*Task objective*:
When you reach the records below, output every one exactly as written but leave out any pictures.

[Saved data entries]
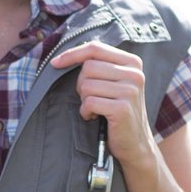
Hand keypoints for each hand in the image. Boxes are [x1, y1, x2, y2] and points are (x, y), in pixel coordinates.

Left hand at [50, 40, 154, 167]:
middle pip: (88, 67)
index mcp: (133, 62)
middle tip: (91, 98)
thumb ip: (100, 65)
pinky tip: (95, 117)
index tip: (55, 63)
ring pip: (87, 85)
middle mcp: (135, 74)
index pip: (96, 48)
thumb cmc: (118, 111)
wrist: (135, 143)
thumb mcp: (114, 83)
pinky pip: (89, 102)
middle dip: (81, 84)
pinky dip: (86, 112)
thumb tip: (64, 55)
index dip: (72, 54)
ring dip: (85, 100)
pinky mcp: (123, 108)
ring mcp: (130, 91)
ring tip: (96, 109)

*The completed task*:
Hand keypoints for each hand in the image. Boxes are [x1, y1, x2, y2] and points are (x, y), in pixel coordinates.

Left hand at [50, 40, 154, 167]:
middle pip: (88, 67)
index mcp: (133, 62)
middle tip: (91, 98)
thumb ip: (100, 65)
pinky tip: (95, 117)
index tip: (55, 63)
ring pip: (87, 85)
middle mcp: (135, 74)
index pip: (96, 48)
thumb cmc: (118, 111)
wrist: (135, 143)
thumb mcp: (114, 83)
pinky pip: (89, 102)
middle dip: (81, 84)
pinky dip: (86, 112)
thumb tip: (64, 55)
index dip: (72, 54)
ring dip: (85, 100)
pinky mcp: (123, 108)
ring mcp: (130, 91)
ring tip: (96, 109)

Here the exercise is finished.